#### Excerpt provided:
· · · ·
An Alstom power plant in Az Zour, Kuwait. (Courtesy of Alstom)
After a two-month takeover quest, veteran French M&A lawyer Jean-Pierre Martel of Orrick, Herrington & Sutcliffe advised the board of engineering giant Alstom as it recommended this past weekend that the company accept General Electric’s $17 billion bid for its energy business.
The deal, which pending an array of shareholder and regulatory approvals is expected to close next year, has yielded roles for nearly a dozen Am Law 100, Global 100 and French firms. It’s also the second notable transaction announced this week by GE, as the Fairfield, Conn.-based conglomerate has tapped a trio of Scandinavian firms to advise on the $950 million sale of its GE Money Bank consumer finance unit to Spain’s Banco Santander.
But GE’s main focus over the past few weeks has been on winning over skeptical French authorities, which in May sought to block an Alstom acquisition, in an effort to close the largest transaction in its history. The deal was sealed over the weekend after Alstom’s board approved GE’s bid and Bouygues, a Paris-based construction and industrial group, agreed to sell its 20 percent stake in Alstom to the French government. As part of the deal with GE, Alstom has also agreed to purchase the latter’s rail signaling operations for about $825 million.
“It started as a fairly simple transaction,” says Martel, the lawyer hired by Alstom’s board in late April and a founding partner of Rambaud Martel, which merged with Orrick’s Paris office in January 2006. “But when the French government became involved, things got more complicated.”
Martel, who once advised a predecessor to Alstom but never did work for the company itself, notes that the relatively clear interests of those at the negotiating table offset what would have otherwise been a straightforward transaction. While GE wanted control of Alstom’s energy unit, the French government wanted assurances that jobs would be preserved and its national security interests protected. (Alstom, which makes turbines used in nuclear reactors, employs about 18,000 people in France.)
· · · ·
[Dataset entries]
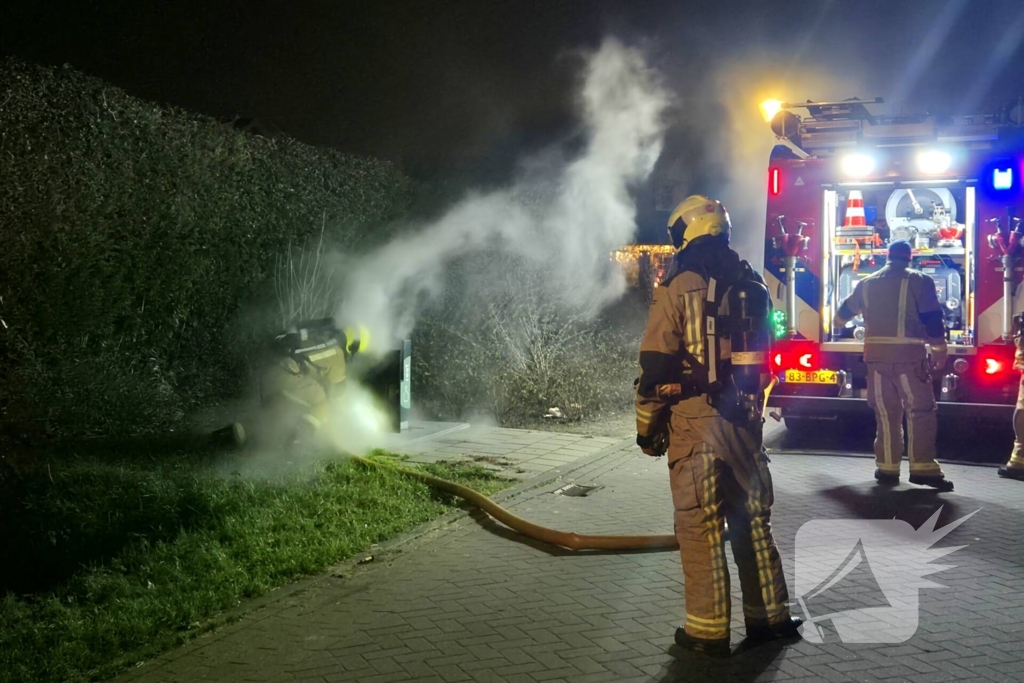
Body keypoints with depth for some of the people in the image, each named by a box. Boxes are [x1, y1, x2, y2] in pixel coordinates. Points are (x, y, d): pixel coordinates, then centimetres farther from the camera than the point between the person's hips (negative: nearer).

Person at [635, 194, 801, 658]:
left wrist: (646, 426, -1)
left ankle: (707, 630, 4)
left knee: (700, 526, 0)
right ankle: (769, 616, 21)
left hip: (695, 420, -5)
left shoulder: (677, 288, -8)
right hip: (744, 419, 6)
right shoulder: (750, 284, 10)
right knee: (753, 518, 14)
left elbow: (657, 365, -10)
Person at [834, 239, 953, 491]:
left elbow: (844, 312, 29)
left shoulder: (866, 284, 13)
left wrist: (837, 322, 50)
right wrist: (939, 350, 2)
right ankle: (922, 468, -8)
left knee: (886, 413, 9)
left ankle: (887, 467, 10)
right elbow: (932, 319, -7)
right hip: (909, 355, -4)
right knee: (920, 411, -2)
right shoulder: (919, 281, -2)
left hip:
· · · ·
#### Work order:
Please copy the article on GE's bid for Alstom between "But GE’s main" and "about $825 million.", inclusive, and replace "skeptical" with "wary". The records play no part here and can be left aside.

#### Task output:
But GE’s main focus over the past few weeks has been on winning over wary French authorities, which in May sought to block an Alstom acquisition, in an effort to close the largest transaction in its history. The deal was sealed over the weekend after Alstom’s board approved GE’s bid and Bouygues, a Paris-based construction and industrial group, agreed to sell its 20 percent stake in Alstom to the French government. As part of the deal with GE, Alstom has also agreed to purchase the latter’s rail signaling operations for about $825 million.